Similarly, we do not accept work supporting the use of software that competes with AWR (e.g., custom model implementations in such software).
NLT employees work at our main offices in Long Beach, California, USA. We travel to clients' locations for meetings, to oversee testing, to use facilities that exist only at their installations, and for similar reasons. We do not perform work at client locations that can be done at our home location. All determinations as to work location are made by NLT only, not by clients.
NLT will not accept any work stipulating that no other work, or no similar work, can be performed for other clients at the same time.
All work contracted with NLT is performed on a best-effort basis. The work we undertake invariably involves especially difficult problems or technical tasks, and thus carries a high degree of technological risk. Therefore, we cannot guarantee or warrant any specific results.
Copyright, Patent, Nondisclosure, and Conflict-of-Interest Policies
NLT recognizes that such agreements are a customary part of all consulting contracts. We note, however, that such agreements often are not well conceived, so the following clarifications are necessary.
Overreaching patent agreements will not be accepted. Patent agreements must be fair to NLT as well as to the client and must not infringe on the rights of other clients; for example, by making an overly broad claim to patentable inventions.
Contracts often require that NLT support patent applications even after the contract has ended. This is acceptable, as long as the client recognizes that (1) such work will be performed at our then-prevailing rates and policies, and (2) it must be scheduled in such a way that reasonable time is available for the work and that it does not interfere with our other activities. These provisions must be part of any contract having a patent agreement.
Vague nondisclosure agreements are not acceptable. Materials presented to us that are to be protected must be clearly marked as confidential or proprietary.
Nondisclosure agreements must apply equally to both NLT and to the client.
Clients must recognize that work assigned to them under patent or copyright agreements becomes their property, so any time spent preparing such work is billable. This is true even if the client has no immediate interest in it or assigns the copyright to another entity (e.g., publication of a technical paper or magazine article).
NLT does not knowingly become involved in conflicts of interest. A problem arises, however, when clients cannot give us enough information so that we can avoid such conflicts. For example, in one case we were approached by two secretive competitors for proposal assistance for the same government program. We were able to determine this only by the similarities in some specifications. If such cases arise because of a client's secrecy, the client must accept responsibility for creating the situation.
Similar work for competing clients does not, by itself, constitute a conflict of interest. We specialize in a certain narrow range of technologies, and all clients who retain us inevitably need something similar. We need to be able to do such work.

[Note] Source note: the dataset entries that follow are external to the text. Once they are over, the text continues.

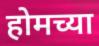
होमच्या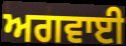
ਅਗਵਾਈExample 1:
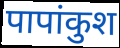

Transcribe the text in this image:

पापांकुश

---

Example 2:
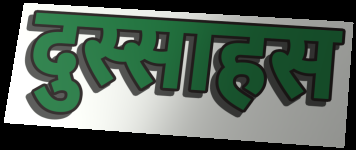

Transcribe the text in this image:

दुस्साहस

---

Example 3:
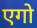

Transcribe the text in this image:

एगो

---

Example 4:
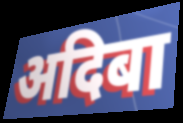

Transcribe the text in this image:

अदिबा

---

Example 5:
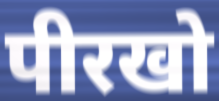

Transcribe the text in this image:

पीरखोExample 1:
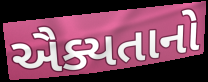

Except for rather unlikely situations such as criminal investigations, we do not accept any responsibility to divulge the nature of work we are doing for any client to any third party. This is essential for our clients' privacy and, in fact, we usually are contractually prevented from divulging any such information. Even in the absence of contractual requirements, however, we do not provide such information. Thus, if you feel you must know who our current clients are, and the nature of the work we are doing for them, we will not be able to work with you.